I don't know if they still have this article available free, but I found this deep dive into a writer's medical diagnosis fascinating. That poor man.
I, on the other hand, had the most straightforward MS diagnosis ever. The gastroenterologist got it in two questions. "What are your symptoms / Do you have MS?" (No, I chirped.) There was a brief delay of a year of ruling things out before I discovered that I had answered that second question wrong.
I am an easy diagnosis in general, even for buried psychological issues. When I had trouble at work after Mom died, the work counselor got the answer in two questions too. “What are you working on when you start to cry at your desk? / What is an annuity?” At least that time I answered the second question correctly. (The answer was an annuity is an investment that pays out at death, with a death benefit, when you die, death, deaddeaddead, oh.)
The marriage counselor got it in one question. He looked at Gary’s grey hair, turned to me, and asked, “How old were you when your father abandoned you?”

> _Brief 1_: Write out the passage of the post on diagnoses starting with "I, on the other" and going on through "death, deaddeaddead, oh.)".
> _Brief 2_: In the post on diagnoses, do these statements agree with the text? Answer yes or no for each and quote the deciding words. (a) The gastroenterologist diagnosed the writer's MS with two questions. (b) The writer answered the work counselor's second question incorrectly. (c) The marriage counselor needed two questions to reach his answer.

> _Data listing_:
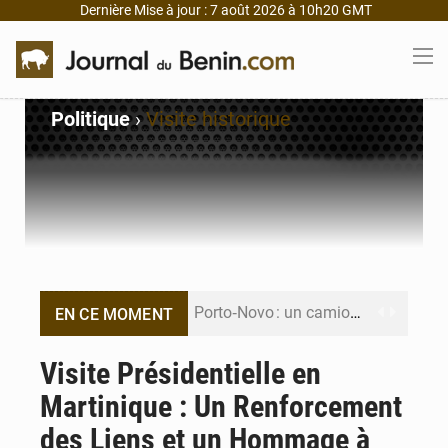
Dernière Mise à jour : 7 août 2026 à 10h20 GMT
Politique
›
Visite historique
Porto‑Novo : un camion de produits pétroliers embrase Avakpa
EN CE MOMENT
Patrice Talon prend la tête du premier bureau du Sénat du Bénin
Visite Présidentielle en
Martinique : Un Renforcement
Bénin : Djogbénou inspecte le chantier du siège de l’Assemblée
des Liens et un Hommage à
Bénin et Canada scellent un partenariat inédit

> _Final answer 1_:
I, on the other hand, had the most straightforward MS diagnosis ever. The gastroenterologist got it in two questions. "What are your symptoms / Do you have MS?" (No, I chirped.) There was a brief delay of a year of ruling things out before I discovered that I had answered that second question wrong.
I am an easy diagnosis in general, even for buried psychological issues. When I had trouble at work after Mom died, the work counselor got the answer in two questions too. “What are you working on when you start to cry at your desk? / What is an annuity?” At least that time I answered the second question correctly. (The answer was an annuity is an investment that pays out at death, with a death benefit, when you die, death, deaddeaddead, oh.)

> _Final answer 2_:
(a) Yes: "The gastroenterologist got it in two questions."
(b) No: "At least that time I answered the second question correctly."
(c) No: "The marriage counselor got it in one question."